An all-time monthly high of 44 firms went under in August, with more indications of a slowdown on the horizon.
Creditsafe data also shows 247 firms entered administration in the year to date, marking a 56 per cent year-on-year increase.
But this year’s highest-profile casualty – Buckingham Group – is not on this month’s list of collapsed companies. The £665m-turnover firm ceased trading on 16 August. Still, Rob Parker, Jon Roden and Kevin Coates of Grant Thornton were appointed joint administrators on 4 September, the same day Kier bought most of Buckingham’s rail assets and HS2 activities for £9.6m, saving 180 jobs. However, the company’s other activities could not be saved.
Even without Buckingham, construction administrations in August included eight firms large enough to file turnover figures with Companies House.
One example was London-based specialist Haydon Mechanical & Electrical, which worked on the 75-storey Landmark Pinnacle in London’s Docklands and the 52-storey One St George Wharf in Vauxhall. It reported a pre-tax loss of £6.2m from turnover of £66.2m in its most recent accounts, covering the year ending 31 December 2021.
Another London firm, Henley Homes, called in administrators from James Cowper Kreston and 360 Insolvency four months after its sister firm, Henley Construct, went under.
Henley Homes posted a turnover of £1.80m and a pre-tax profit of £602,600 for the year ending 31 December 2021, down from a turnover of £5.35m and pre-tax profit of £1.98m the previous year.
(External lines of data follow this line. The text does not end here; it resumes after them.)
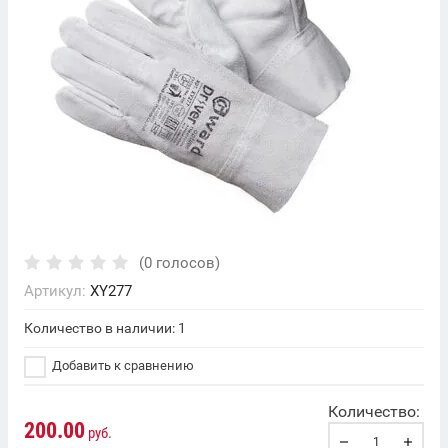
(0 голосов)
Артикул:
XY277
Количество в наличии: 1
Добавить к сравнению
Количество:
200.00
руб.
In the firm’s annual report, company director Tariq Usmani cited difficulties in procuring materials and labour“compounded by strong inflationary pressures on project costs”.
Andy Taylor, partner and head of restructuring at law firm Shakespeare Martineau, described a “steady flow of corporate failures” in the construction sector. This was borne out by figures released in August by the Insolvency Service, which showed that around 4,280 construction-related businesses became insolvent in the year to 30 June 2023 (an increase of 16.5 per cent compared with the previous 12-month period).